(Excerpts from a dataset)
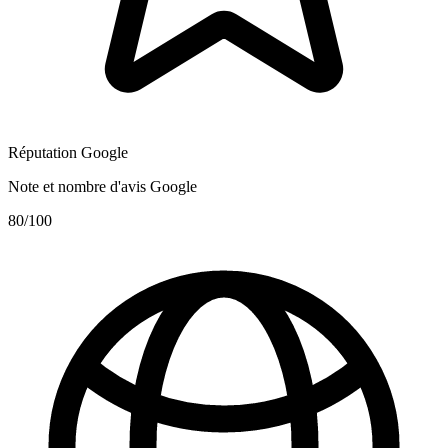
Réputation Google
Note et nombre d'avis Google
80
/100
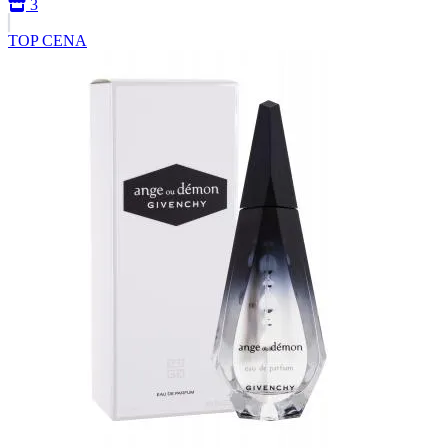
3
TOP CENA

==

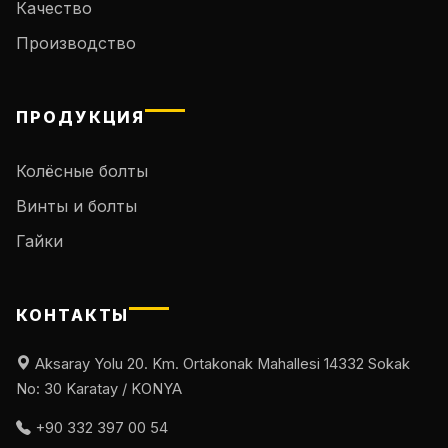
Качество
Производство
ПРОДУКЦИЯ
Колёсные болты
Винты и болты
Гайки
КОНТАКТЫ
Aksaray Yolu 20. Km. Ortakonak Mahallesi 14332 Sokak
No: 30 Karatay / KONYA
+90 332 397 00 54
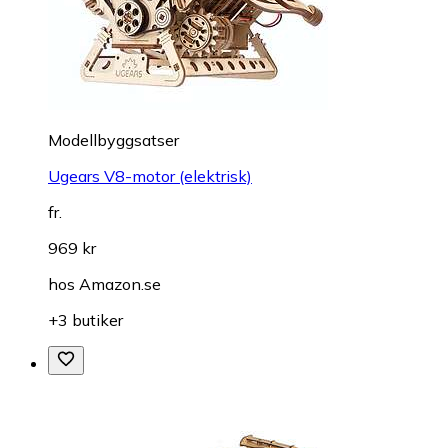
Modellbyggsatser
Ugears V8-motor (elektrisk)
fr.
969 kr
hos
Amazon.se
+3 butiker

> Work to complete: Scan the records for the string "Google" and report each line where it occurs.

> Exercise response:
Réputation Google
Note et nombre d'avis Google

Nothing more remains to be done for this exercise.